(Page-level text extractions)

-- Opening Marker --

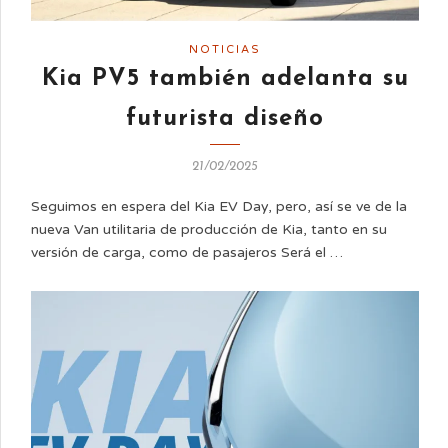
NOTICIAS
Kia PV5 también adelanta su
futurista diseño
21/02/2025
Seguimos en espera del Kia EV Day, pero, así se ve de la
nueva Van utilitaria de producción de Kia, tanto en su
versión de carga, como de pasajeros Será el …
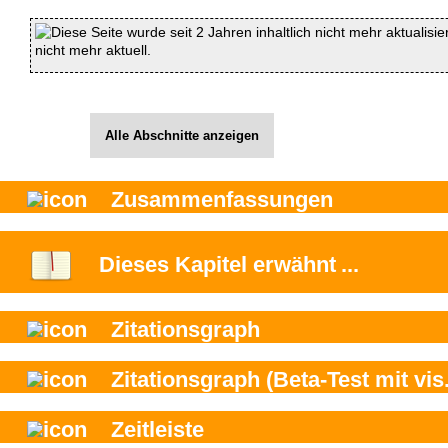
Diese Seite wurde seit 2 Jahren inhaltlich nicht mehr aktualisie
nicht mehr aktuell.
Alle Abschnitte anzeigen
Zusammenfassungen
Dieses Kapitel
erwähnt
...
Zitationsgraph
Zitationsgraph
(Beta-Test mit vis.
Zeitleiste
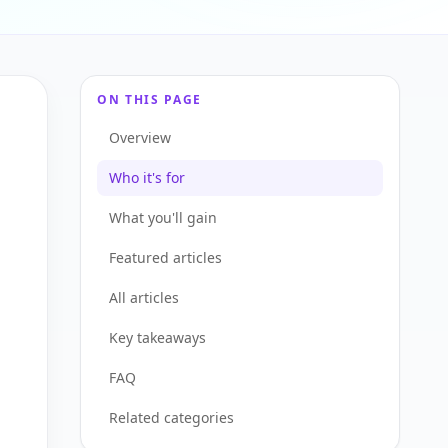
ON THIS PAGE
Overview
Who it's for
What you'll gain
Featured articles
All articles
Key takeaways
FAQ
Related categories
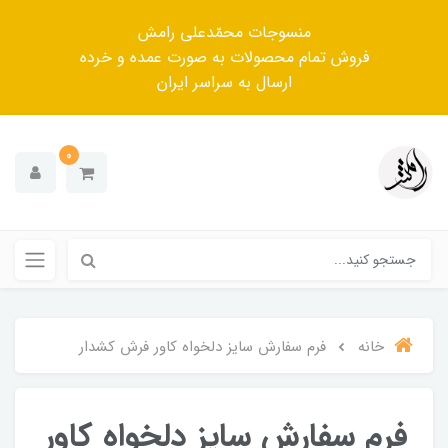
منسوجات محمّدعلی رامش
فروش تمام محصولات به صورت عمده و خرده
ارسال به سراسر ایران
0
خانه
فرم سفارش سایز دلخواه کاور فرش کشدار
فرم سفارش سایز دلخواه کاور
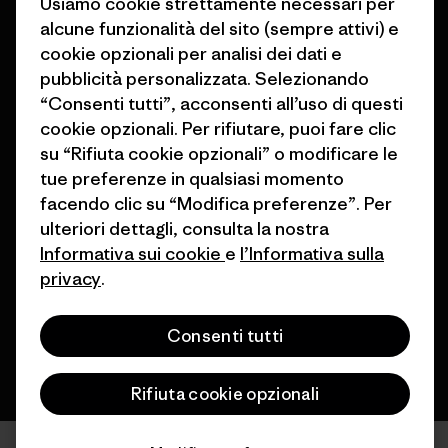
Usiamo cookie strettamente necessari per
Programma di affiliazione
alcune funzionalità del sito (sempre attivi) e
Buoni regalo
cookie opzionali per analisi dei dati e
Patagonia Italia Mappa del sito
Trova un negozio
pubblicità personalizzata. Selezionando
“Consenti tutti”, acconsenti all’uso di questi
cookie opzionali. Per rifiutare, puoi fare clic
su “Rifiuta cookie opzionali” o modificare le
tue preferenze in qualsiasi momento
facendo clic su “Modifica preferenze”. Per
© 2026 Patagonia, Inc. All Rights Reserved.
ulteriori dettagli, consulta la nostra
Informativa sui cookie
e
l’Informativa sulla
privacy
.
italiano
Consenti tutti
Rifiuta cookie opzionali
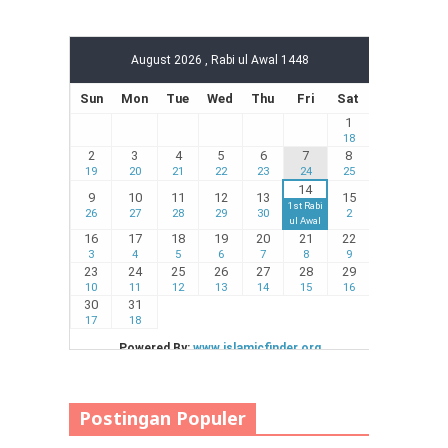
Postingan Populer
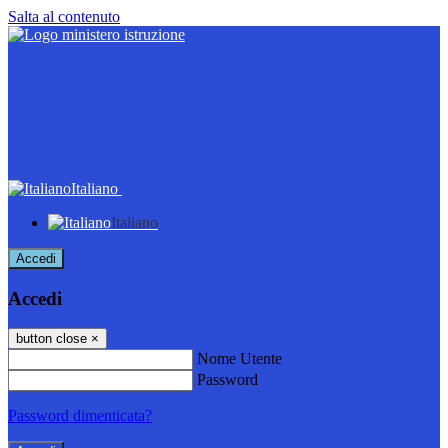
Salta al contenuto
Italiano
Italiano
Accedi
Accedi
button close
×
Nome Utente
Password
Password dimenticata?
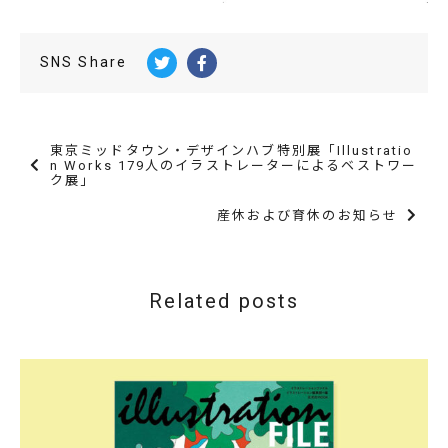
SNS Share
東京ミッドタウン・デザインハブ特別展「Illustratio
n Works 179人のイラストレーターによるベストワー
ク展」
産休および育休のお知らせ
Related posts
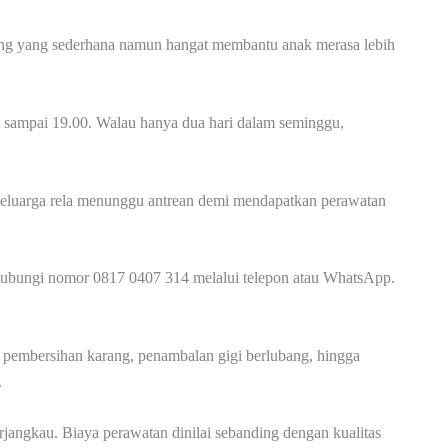
ruang yang sederhana namun hangat membantu anak merasa lebih
00 sampai 19.00. Walau hanya dua hari dalam seminggu,
 keluarga rela menunggu antrean demi mendapatkan perawatan
hubungi nomor 0817 0407 314 melalui telepon atau WhatsApp.
k, pembersihan karang, penambalan gigi berlubang, hingga
.
terjangkau. Biaya perawatan dinilai sebanding dengan kualitas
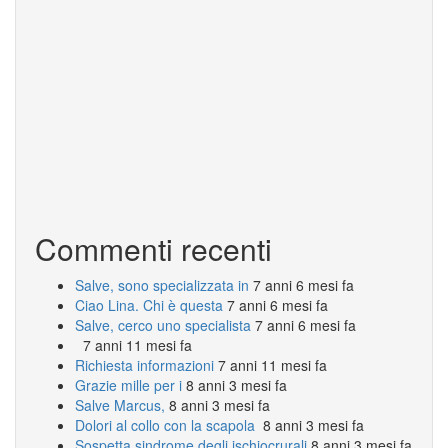
Commenti recenti
Salve, sono specializzata in
7 anni 6 mesi fa
Ciao Lina. Chi è questa
7 anni 6 mesi fa
Salve, cerco uno specialista
7 anni 6 mesi fa
7 anni 11 mesi fa
Richiesta informazioni
7 anni 11 mesi fa
Grazie mille per i
8 anni 3 mesi fa
Salve Marcus,
8 anni 3 mesi fa
Dolori al collo con la scapola
8 anni 3 mesi fa
Sospetta sindrome degli ischiocrurali
8 anni 3 mesi fa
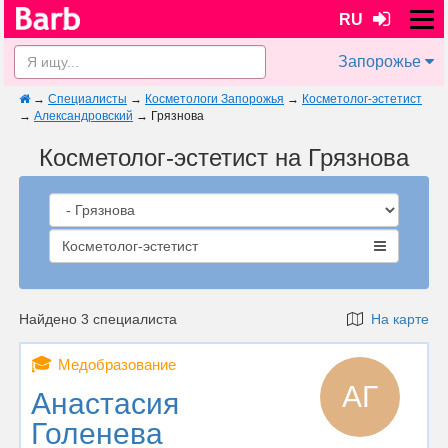
RU
Запорожье
→
Специалисты
→
Косметологи Запорожья
→
Косметолог-эстетист
→
Александровский
→
Грязнова
Косметолог-эстетист на Грязнова
Косметолог-эстетист
Найдено 3 специалиста
На карте
🎓
Медобразование
АГ
Анастасия
Голенева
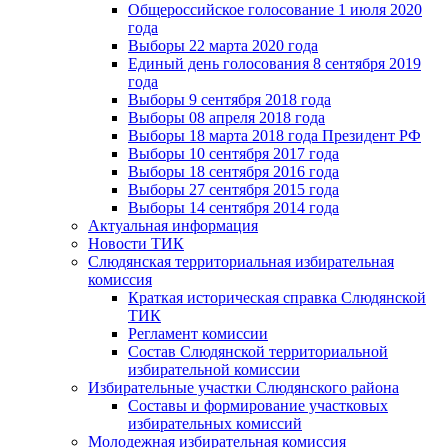
Общероссийское голосование 1 июля 2020
года
Выборы 22 марта 2020 года
Единый день голосования 8 сентября 2019
года
Выборы 9 сентября 2018 года
Выборы 08 апреля 2018 года
Выборы 18 марта 2018 года Президент РФ
Выборы 10 сентября 2017 года
Выборы 18 сентября 2016 года
Выборы 27 сентября 2015 года
Выборы 14 сентября 2014 года
Актуальная информация
Новости ТИК
Слюдянская территориальная избирательная
комиссия
Краткая историческая справка Слюдянской
ТИК
Регламент комиссии
Состав Слюдянской территориальной
избирательной комиссии
Избирательные участки Слюдянского района
Составы и формирование участковых
избирательных комиссий
Молодежная избирательная комиссия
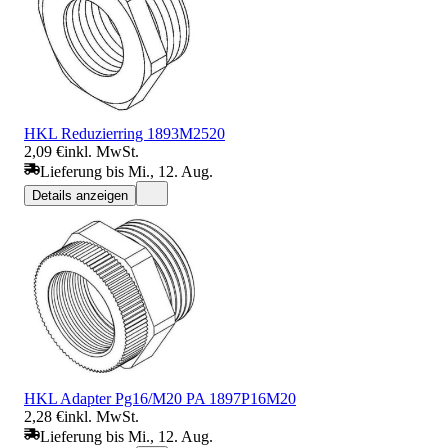
HKL Reduzierring 1893M2520
2,09 €
inkl. MwSt.
Lieferung bis Mi., 12. Aug.
Details anzeigen
HKL Adapter Pg16/M20 PA 1897P16M20
2,28 €
inkl. MwSt.
Lieferung bis Mi., 12. Aug.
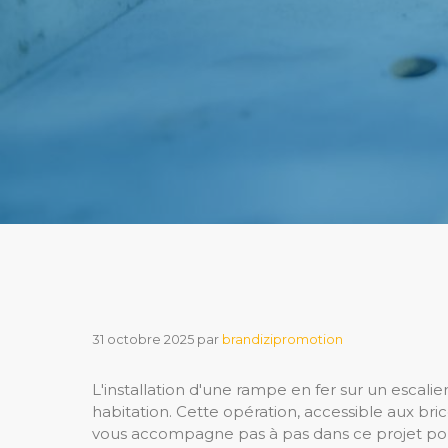
31 octobre 2025
par
brandizipromotion
L'installation d'une rampe en fer sur un escalie
habitation. Cette opération, accessible aux bric
vous accompagne pas à pas dans ce projet pour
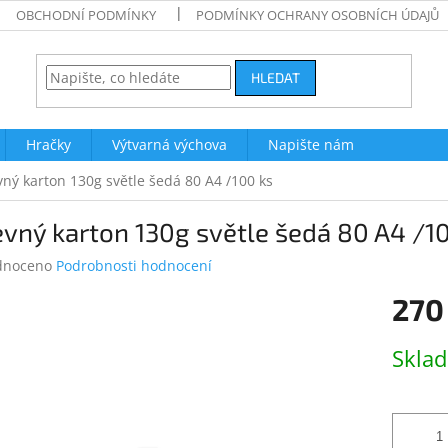
OBCHODNÍ PODMÍNKY
PODMÍNKY OCHRANY OSOBNÍCH ÚDAJŮ
HLEDAT
Hračky
Výtvarná výchova
Napište nám
ný karton 130g světle šedá 80 A4 /100 ks
vný karton 130g světle šedá 80 A4 /1
né
dnoceno
Podrobnosti hodnocení
ení
270
tu
Měrná
Skla
cena:
ek.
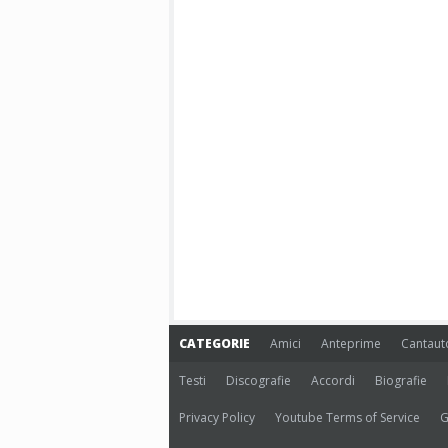
CATEGORIE
Amici
Anteprime
Cantaut
Testi
Discografie
Accordi
Biografie
Privacy Policy
Youtube Terms of Service
G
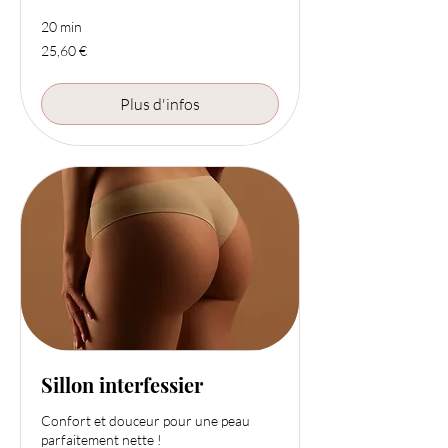
20 min
25,60
25,60 €
euros
Plus d'infos
Sillon interfessier
Confort et douceur pour une peau
parfaitement nette !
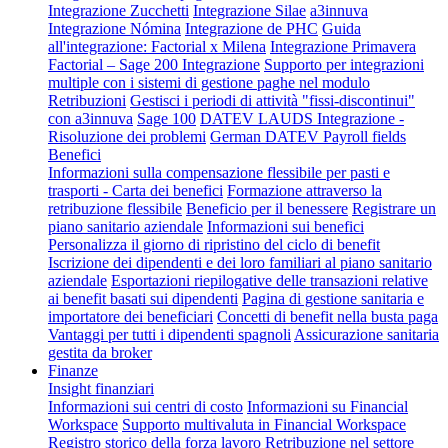
Integrazione Zucchetti
Integrazione Silae
a3innuva
Integrazione Nómina
Integrazione de PHC
Guida
all'integrazione: Factorial x Milena
Integrazione Primavera
Factorial – Sage 200 Integrazione
Supporto per integrazioni
multiple con i sistemi di gestione paghe nel modulo
Retribuzioni
Gestisci i periodi di attività "fissi-discontinui"
con a3innuva
Sage 100
DATEV LAUDS Integrazione -
Risoluzione dei problemi
German DATEV Payroll fields
Benefici
Informazioni sulla compensazione flessibile per pasti e
trasporti - Carta dei benefici
Formazione attraverso la
retribuzione flessibile
Beneficio per il benessere
Registrare un
piano sanitario aziendale
Informazioni sui benefici
Personalizza il giorno di ripristino del ciclo di benefit
Iscrizione dei dipendenti e dei loro familiari al piano sanitario
aziendale
Esportazioni riepilogative delle transazioni relative
ai benefit basati sui dipendenti
Pagina di gestione sanitaria e
importatore dei beneficiari
Concetti di benefit nella busta paga
Vantaggi per tutti i dipendenti spagnoli
Assicurazione sanitaria
gestita da broker
Finanze
Insight finanziari
Informazioni sui centri di costo
Informazioni su Financial
Workspace
Supporto multivaluta in Financial Workspace
Registro storico della forza lavoro
Retribuzione nel settore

-- Closing Marker --

Update the text of every entry above by changing "Patagonia" to "Salewa" wherever it occurs, and return it with everything else unchanged. Omit the pictures from your answer.

NOTICIAS
Kia PV5 también adelanta su
futurista diseño
21/02/2025
Seguimos en espera del Kia EV Day, pero, así se ve de la
nueva Van utilitaria de producción de Kia, tanto en su
versión de carga, como de pasajeros Será el …
Diese Seite wurde seit 2 Jahren inhaltlich nicht mehr aktualisie
nicht mehr aktuell.
Alle Abschnitte anzeigen
Zusammenfassungen
Dieses Kapitel
erwähnt
...
Zitationsgraph
Zitationsgraph
(Beta-Test mit vis.
Zeitleiste
ON THIS PAGE
Overview
Who it's for
What you'll gain
Featured articles
All articles
Key takeaways
FAQ
Related categories
منسوجات محمّدعلی رامش
فروش تمام محصولات به صورت عمده و خرده
ارسال به سراسر ایران
0
خانه
فرم سفارش سایز دلخواه کاور فرش کشدار
فرم سفارش سایز دلخواه کاور
Usiamo cookie strettamente necessari per
Programma di affiliazione
alcune funzionalità del sito (sempre attivi) e
Buoni regalo
cookie opzionali per analisi dei dati e
Salewa Italia Mappa del sito
Trova un negozio
pubblicità personalizzata. Selezionando
“Consenti tutti”, acconsenti all’uso di questi
cookie opzionali. Per rifiutare, puoi fare clic
su “Rifiuta cookie opzionali” o modificare le
tue preferenze in qualsiasi momento
facendo clic su “Modifica preferenze”. Per
© 2026 Salewa, Inc. All Rights Reserved.
ulteriori dettagli, consulta la nostra
Informativa sui cookie
e
l’Informativa sulla
privacy
.
italiano
Consenti tutti
Rifiuta cookie opzionali
Postingan Populer
Salta al contenuto
Italiano
Italiano
Accedi
Accedi
button close
×
Nome Utente
Password
Password dimenticata?
SNS Share
東京ミッドタウン・デザインハブ特別展「Illustratio
n Works 179人のイラストレーターによるベストワー
ク展」
産休および育休のお知らせ
Related posts
ruang yang sederhana namun hangat membantu anak merasa lebih
00 sampai 19.00. Walau hanya dua hari dalam seminggu,
 keluarga rela menunggu antrean demi mendapatkan perawatan
hubungi nomor 0817 0407 314 melalui telepon atau WhatsApp.
k, pembersihan karang, penambalan gigi berlubang, hingga
.
terjangkau. Biaya perawatan dinilai sebanding dengan kualitas
Commenti recenti
Salve, sono specializzata in
7 anni 6 mesi fa
Ciao Lina. Chi è questa
7 anni 6 mesi fa
Salve, cerco uno specialista
7 anni 6 mesi fa
7 anni 11 mesi fa
Richiesta informazioni
7 anni 11 mesi fa
Grazie mille per i
8 anni 3 mesi fa
Salve Marcus,
8 anni 3 mesi fa
Dolori al collo con la scapola
8 anni 3 mesi fa
Sospetta sindrome degli ischiocrurali
8 anni 3 mesi fa
RU
Запорожье
→
Специалисты
→
Косметологи Запорожья
→
Косметолог-эстетист
→
Александровский
→
Грязнова
Косметолог-эстетист на Грязнова
Косметолог-эстетист
Найдено 3 специалиста
На карте
🎓
Медобразование
АГ
Анастасия
Голенева
Общероссийское голосование 1 июля 2020
года
Выборы 22 марта 2020 года
Единый день голосования 8 сентября 2019
года
Выборы 9 сентября 2018 года
Выборы 08 апреля 2018 года
Выборы 18 марта 2018 года Президент РФ
Выборы 10 сентября 2017 года
Выборы 18 сентября 2016 года
Выборы 27 сентября 2015 года
Выборы 14 сентября 2014 года
Актуальная информация
Новости ТИК
Слюдянская территориальная избирательная
комиссия
Краткая историческая справка Слюдянской
ТИК
Регламент комиссии
Состав Слюдянской территориальной
избирательной комиссии
Избирательные участки Слюдянского района
Составы и формирование участковых
избирательных комиссий
Молодежная избирательная комиссия
HKL Reduzierring 1893M2520
2,09 €
inkl. MwSt.
Lieferung bis Mi., 12. Aug.
Details anzeigen
HKL Adapter Pg16/M20 PA 1897P16M20
2,28 €
inkl. MwSt.
Lieferung bis Mi., 12. Aug.
31 octobre 2025
par
brandizipromotion
L'installation d'une rampe en fer sur un escalie
habitation. Cette opération, accessible aux bric
vous accompagne pas à pas dans ce projet pour
OBCHODNÍ PODMÍNKY
PODMÍNKY OCHRANY OSOBNÍCH ÚDAJŮ
HLEDAT
Hračky
Výtvarná výchova
Napište nám
ný karton 130g světle šedá 80 A4 /100 ks
vný karton 130g světle šedá 80 A4 /1
né
dnoceno
Podrobnosti hodnocení
ení
270
tu
Měrná
Skla
cena:
ek.
CATEGORIE
Amici
Anteprime
Cantaut
Testi
Discografie
Accordi
Biografie
Privacy Policy
Youtube Terms of Service
G
20 min
25,60
25,60 €
euros
Plus d'infos
Sillon interfessier
Confort et douceur pour une peau
parfaitement nette !
Integrazione Zucchetti
Integrazione Silae
a3innuva
Integrazione Nómina
Integrazione de PHC
Guida
all'integrazione: Factorial x Milena
Integrazione Primavera
Factorial – Sage 200 Integrazione
Supporto per integrazioni
multiple con i sistemi di gestione paghe nel modulo
Retribuzioni
Gestisci i periodi di attività "fissi-discontinui"
con a3innuva
Sage 100
DATEV LAUDS Integrazione -
Risoluzione dei problemi
German DATEV Payroll fields
Benefici
Informazioni sulla compensazione flessibile per pasti e
trasporti - Carta dei benefici
Formazione attraverso la
retribuzione flessibile
Beneficio per il benessere
Registrare un
piano sanitario aziendale
Informazioni sui benefici
Personalizza il giorno di ripristino del ciclo di benefit
Iscrizione dei dipendenti e dei loro familiari al piano sanitario
aziendale
Esportazioni riepilogative delle transazioni relative
ai benefit basati sui dipendenti
Pagina di gestione sanitaria e
importatore dei beneficiari
Concetti di benefit nella busta paga
Vantaggi per tutti i dipendenti spagnoli
Assicurazione sanitaria
gestita da broker
Finanze
Insight finanziari
Informazioni sui centri di costo
Informazioni su Financial
Workspace
Supporto multivaluta in Financial Workspace
Registro storico della forza lavoro
Retribuzione nel settore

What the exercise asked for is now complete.